Should a villain ever get his own comic series from a superhero publisher? That’s a good question. Superhero stories tend to be if not kid friendly than at least something open to most, and the good guys usually win. Villains tend to lose, and Marvel doesn’t have a bigger villain these days thanks to the MCU than Thanos.
But they tried anyway, so here we are with the first volume of the series, subtitled Thanos Returns.
Yes, after the events of the last couple Marvel mega-crossovers, Secret Wars and Civil War II, events that make Jimmy Impossible start twitching at the mere mention, Thanos returns to the sector of space he used to call his own to reclaim it. He does so without too much trouble, but there are some bigger issues at play here. First, Thanos’ son Thane, who for all I know was last seen in the Infinity crossover, has fallen in with Thanos’ old love Mistress Death (quite talkative here) and is gathering a team that includes Nebula and Thanos’ brother Starfox. Why? He wants to kill his father.
Meanwhile, Thanos himself seems to be dying on his own.

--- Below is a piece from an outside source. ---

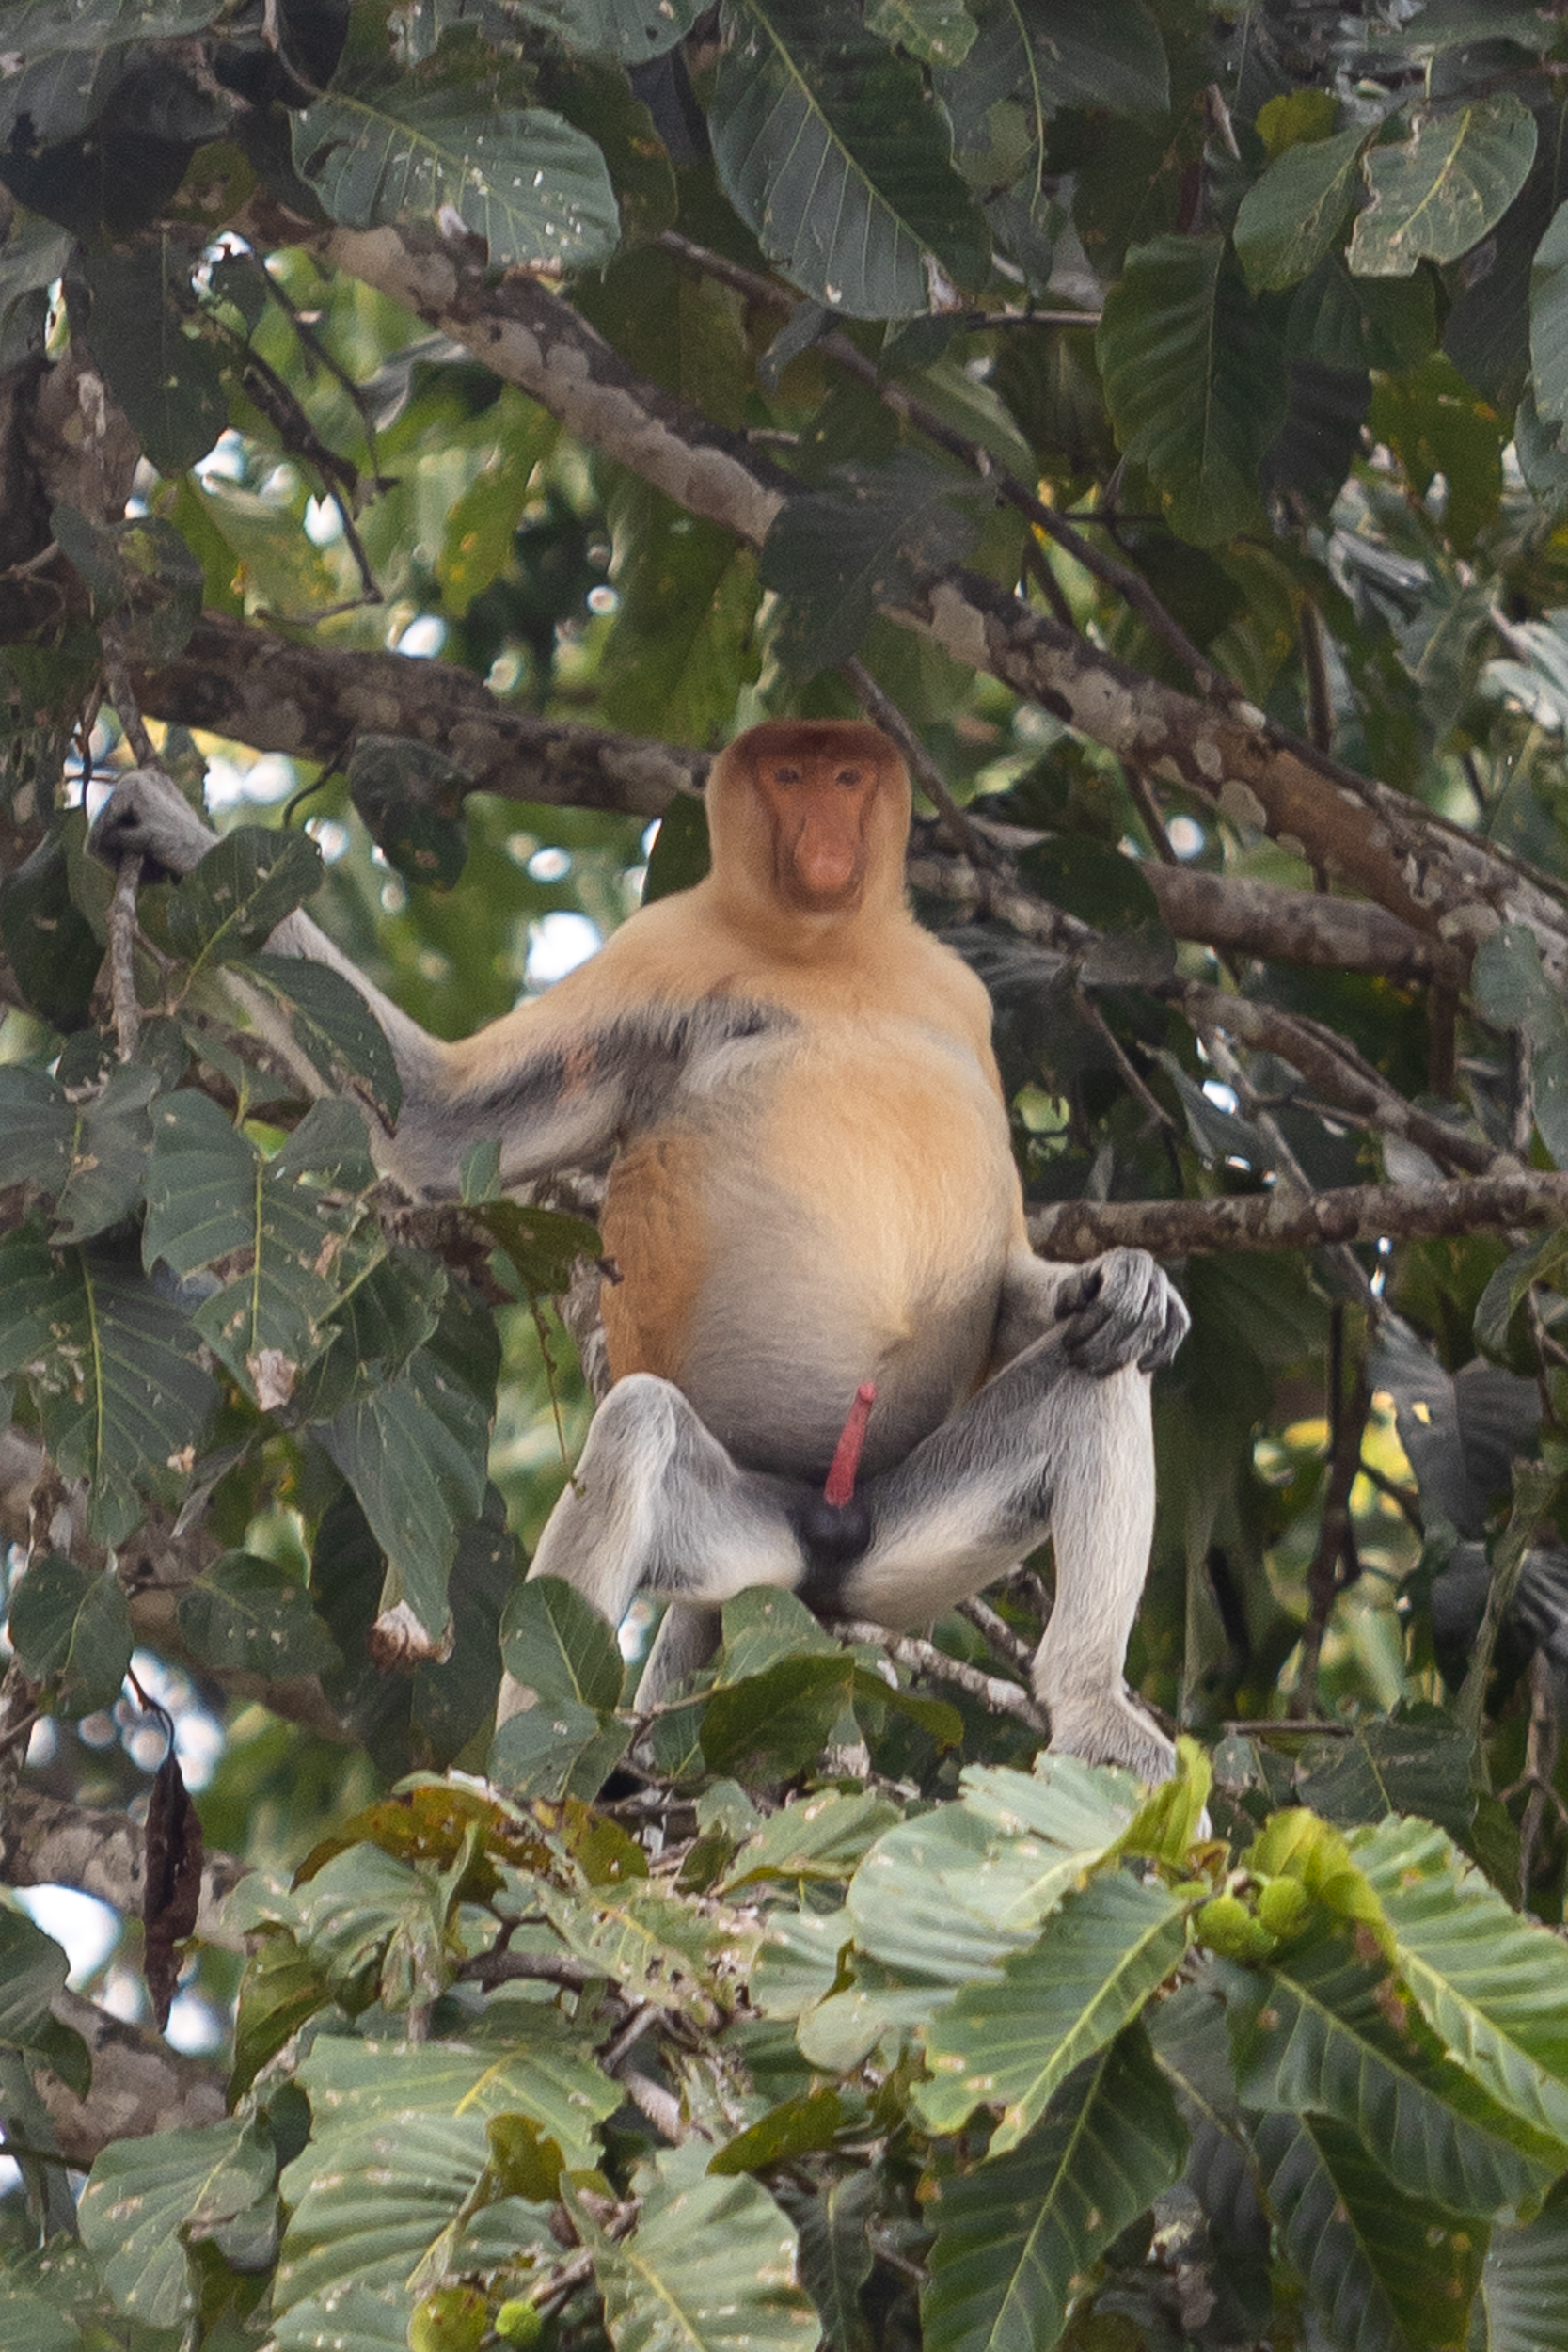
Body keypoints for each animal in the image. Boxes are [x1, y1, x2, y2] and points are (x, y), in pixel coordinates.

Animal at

Thanos creator Jim Starlin always gave the Mad Titan a distinctive voice, but he doesn’t seem to have anything to do with the series. Instead, writing duties fell to Jeff Lemire, and you could do a lot worse than Lemire. He knows his way around the genre and manages to add a lot of Marvel’s space-based characters to the story, many of whom may have never appeared in a Thanos story before like the Shi’ar Imperial Guard. To say what Thane has planned for his father would be telling, and the series was actually quite good. Sure, it isn’t Starlin’s Thanos, and if and when he ever returns to Marvel, I am sure his Thanos will somehow disown this series, but it was still quite the ride, even if it ended on a cliffhanger of sorts for Thanos and the others. Nine out of ten board games with Elders of the Universe.
I really enjoyed Lemire’s arc. And this is only the halfway point. Hence the cliffhanger. It all wraps up in the end. Leading into another very different but very interesting arc by Donny Cates that wraps up the series.
Yeah, I think I will be looking into the rest of this…eventually.